**DATA PROVIDED:**
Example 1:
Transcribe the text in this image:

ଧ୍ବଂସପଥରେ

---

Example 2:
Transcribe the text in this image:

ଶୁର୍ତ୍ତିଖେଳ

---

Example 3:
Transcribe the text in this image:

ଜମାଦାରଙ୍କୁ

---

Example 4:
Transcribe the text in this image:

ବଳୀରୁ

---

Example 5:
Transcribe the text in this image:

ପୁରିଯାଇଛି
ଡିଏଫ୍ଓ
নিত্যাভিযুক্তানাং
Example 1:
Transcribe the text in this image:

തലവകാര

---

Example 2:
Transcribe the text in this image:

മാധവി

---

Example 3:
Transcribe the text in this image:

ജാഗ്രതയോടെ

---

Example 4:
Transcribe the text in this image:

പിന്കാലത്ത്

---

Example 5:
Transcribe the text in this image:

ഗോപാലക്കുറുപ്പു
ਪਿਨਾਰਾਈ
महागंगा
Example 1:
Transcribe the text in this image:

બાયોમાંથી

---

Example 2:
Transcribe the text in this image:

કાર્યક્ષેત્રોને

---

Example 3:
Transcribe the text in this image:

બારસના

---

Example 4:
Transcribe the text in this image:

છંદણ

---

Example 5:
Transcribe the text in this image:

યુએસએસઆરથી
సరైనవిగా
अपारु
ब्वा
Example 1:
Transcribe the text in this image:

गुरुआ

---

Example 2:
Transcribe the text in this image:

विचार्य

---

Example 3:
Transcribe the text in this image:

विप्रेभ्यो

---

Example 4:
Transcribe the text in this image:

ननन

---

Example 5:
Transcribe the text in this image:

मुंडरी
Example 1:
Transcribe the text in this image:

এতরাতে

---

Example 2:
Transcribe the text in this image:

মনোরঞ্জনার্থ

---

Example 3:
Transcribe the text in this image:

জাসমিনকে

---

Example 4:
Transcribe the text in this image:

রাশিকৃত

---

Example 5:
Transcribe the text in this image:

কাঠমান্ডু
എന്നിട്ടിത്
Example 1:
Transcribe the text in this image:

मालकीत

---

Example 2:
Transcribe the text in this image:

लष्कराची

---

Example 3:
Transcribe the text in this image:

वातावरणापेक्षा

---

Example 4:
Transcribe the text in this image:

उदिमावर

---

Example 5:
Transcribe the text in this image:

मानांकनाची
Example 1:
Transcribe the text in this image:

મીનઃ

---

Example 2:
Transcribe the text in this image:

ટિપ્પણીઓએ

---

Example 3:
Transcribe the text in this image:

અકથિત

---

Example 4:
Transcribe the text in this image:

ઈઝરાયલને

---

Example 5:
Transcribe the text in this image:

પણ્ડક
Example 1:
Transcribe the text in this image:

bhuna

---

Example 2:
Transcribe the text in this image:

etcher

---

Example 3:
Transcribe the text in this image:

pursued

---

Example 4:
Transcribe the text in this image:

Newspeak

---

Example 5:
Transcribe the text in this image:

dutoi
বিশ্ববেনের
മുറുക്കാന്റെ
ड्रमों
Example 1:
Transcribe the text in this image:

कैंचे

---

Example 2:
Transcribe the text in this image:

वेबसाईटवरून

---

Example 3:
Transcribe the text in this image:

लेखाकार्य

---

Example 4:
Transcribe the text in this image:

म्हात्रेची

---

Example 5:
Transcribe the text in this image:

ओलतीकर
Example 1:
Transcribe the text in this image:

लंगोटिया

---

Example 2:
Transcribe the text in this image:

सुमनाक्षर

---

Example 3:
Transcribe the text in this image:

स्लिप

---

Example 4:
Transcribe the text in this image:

**TASK DIRECTIONS:** Repeat the material above in full. Match it exactly.

**ANSWER AREA:**
Example 1:
Transcribe the text in this image:

ଧ୍ବଂସପଥରେ

---

Example 2:
Transcribe the text in this image:

ଶୁର୍ତ୍ତିଖେଳ

---

Example 3:
Transcribe the text in this image:

ଜମାଦାରଙ୍କୁ

---

Example 4:
Transcribe the text in this image:

ବଳୀରୁ

---

Example 5:
Transcribe the text in this image:

ପୁରିଯାଇଛି
ଡିଏଫ୍ଓ
নিত্যাভিযুক্তানাং
Example 1:
Transcribe the text in this image:

തലവകാര

---

Example 2:
Transcribe the text in this image:

മാധവി

---

Example 3:
Transcribe the text in this image:

ജാഗ്രതയോടെ

---

Example 4:
Transcribe the text in this image:

പിന്കാലത്ത്

---

Example 5:
Transcribe the text in this image:

ഗോപാലക്കുറുപ്പു
ਪਿਨਾਰਾਈ
महागंगा
Example 1:
Transcribe the text in this image:

બાયોમાંથી

---

Example 2:
Transcribe the text in this image:

કાર્યક્ષેત્રોને

---

Example 3:
Transcribe the text in this image:

બારસના

---

Example 4:
Transcribe the text in this image:

છંદણ

---

Example 5:
Transcribe the text in this image:

યુએસએસઆરથી
సరైనవిగా
अपारु
ब्वा
Example 1:
Transcribe the text in this image:

गुरुआ

---

Example 2:
Transcribe the text in this image:

विचार्य

---

Example 3:
Transcribe the text in this image:

विप्रेभ्यो

---

Example 4:
Transcribe the text in this image:

ननन

---

Example 5:
Transcribe the text in this image:

मुंडरी
Example 1:
Transcribe the text in this image:

এতরাতে

---

Example 2:
Transcribe the text in this image:

মনোরঞ্জনার্থ

---

Example 3:
Transcribe the text in this image:

জাসমিনকে

---

Example 4:
Transcribe the text in this image:

রাশিকৃত

---

Example 5:
Transcribe the text in this image:

কাঠমান্ডু
എന്നിട്ടിത്
Example 1:
Transcribe the text in this image:

मालकीत

---

Example 2:
Transcribe the text in this image:

लष्कराची

---

Example 3:
Transcribe the text in this image:

वातावरणापेक्षा

---

Example 4:
Transcribe the text in this image:

उदिमावर

---

Example 5:
Transcribe the text in this image:

मानांकनाची
Example 1:
Transcribe the text in this image:

મીનઃ

---

Example 2:
Transcribe the text in this image:

ટિપ્પણીઓએ

---

Example 3:
Transcribe the text in this image:

અકથિત

---

Example 4:
Transcribe the text in this image:

ઈઝરાયલને

---

Example 5:
Transcribe the text in this image:

પણ્ડક
Example 1:
Transcribe the text in this image:

bhuna

---

Example 2:
Transcribe the text in this image:

etcher

---

Example 3:
Transcribe the text in this image:

pursued

---

Example 4:
Transcribe the text in this image:

Newspeak

---

Example 5:
Transcribe the text in this image:

dutoi
বিশ্ববেনের
മുറുക്കാന്റെ
ड्रमों
Example 1:
Transcribe the text in this image:

कैंचे

---

Example 2:
Transcribe the text in this image:

वेबसाईटवरून

---

Example 3:
Transcribe the text in this image:

लेखाकार्य

---

Example 4:
Transcribe the text in this image:

म्हात्रेची

---

Example 5:
Transcribe the text in this image:

ओलतीकर
Example 1:
Transcribe the text in this image:

लंगोटिया

---

Example 2:
Transcribe the text in this image:

सुमनाक्षर

---

Example 3:
Transcribe the text in this image:

स्लिप

---

Example 4:
Transcribe the text in this image:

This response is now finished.